Textauszug >>
——
Nämlich dann schon nicht, wenn Artikel von Organisationen in irgendwelchen Presseartikeln auftauchen.
Aber dazu hatte ich auch mehrfach schon etwas geschrieben und wurde immer wieder als Anglerfeindlich hingestellt.

Wir selber haben es in der Hand, doch wenn wir unsere Hände zur Faust ballen, wird das nix.....nie und nimmer


----------



## fishhawk (13. Januar 2018)

*AW: Gibts Waidgerechtigkeit beim Angeln? Meinung und Frage um Begriff und Inhalt*



> In Unterfranken kann es also durchaus unter den dort ansässigen Kameraden als waidgerecht gelten, je nach Bedingungen der Forelle ein paar Wochen mehr Zeit zu geben. Aber deswegen muss man noch kein neues Gesetz daraus machen.



Es besteht aber immer die Gefahr, dass es eben doch so kommt, dass freiwilliger Verzicht  eben in der Folge gleich gesetzlich geregelt wird und dann für alle gilt.  Wenn es doch sowieso jeder machen sollte?

Wobei Schonzeiten da ein schlechtes Beispiel sind, weil da ne Ausweitung nur noch ganz schwer genehmigt wird. Könnte ja ein verdecktes C&R sein.


----------



## ronram (13. Januar 2018)

*AW: Gibts Waidgerechtigkeit beim Angeln? Meinung und Frage um Begriff und Inhalt*



Taxidermist schrieb:


> @Ronram, wie fischgeil muss man sein, um Fische (Hechte) während der Laichzeit gezielt zu beangeln, selbst wenn es wie in Holland, wohl rechtlich möglich ist?


Ich würde vermuten, dass man mindestens überdurchschnittlich fischgeil sein muss.



Taxidermist schrieb:


> Ein Jäger würde nie auf die Idee kommen trächtige Tiere zu bejagen!
> Aber (manche!) Angler scheinen da wohl keine Skrupel zu haben?


Die gibt es definitiv. Also skrupellosen Angler. Siehst du in Köln am Rhein eigentlich regelmäßig.
——
Liste der Datensätze >>
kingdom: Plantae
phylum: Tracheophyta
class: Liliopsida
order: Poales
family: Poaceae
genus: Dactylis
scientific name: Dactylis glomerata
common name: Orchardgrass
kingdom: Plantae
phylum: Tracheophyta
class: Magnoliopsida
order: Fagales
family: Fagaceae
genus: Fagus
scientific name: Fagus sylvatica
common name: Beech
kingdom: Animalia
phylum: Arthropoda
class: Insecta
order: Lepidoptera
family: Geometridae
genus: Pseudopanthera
——
Zu erledigende Aufgaben >>
(A) Schreibe im Textauszug alles von „Nämlich dann schon“ bis hinunter zu „als Anglerfeindlich hingestellt.“ neu und ersetze darin „Presseartikeln“ durch „Zeitungsberichten“.
(B) Gib jede Zeile der Datensätze zurück, in der die Zeichenfolge „name“ vorkommt, wobei Groß- und Kleinschreibung zu beachten ist.

Gelöste Aufgaben >>
(A)
Nämlich dann schon nicht, wenn Artikel von Organisationen in irgendwelchen Zeitungsberichten auftauchen.
Aber dazu hatte ich auch mehrfach schon etwas geschrieben und wurde immer wieder als Anglerfeindlich hingestellt.

(B)
scientific name: Dactylis glomerata
common name: Orchardgrass
scientific name: Fagus sylvatica
common name: Beech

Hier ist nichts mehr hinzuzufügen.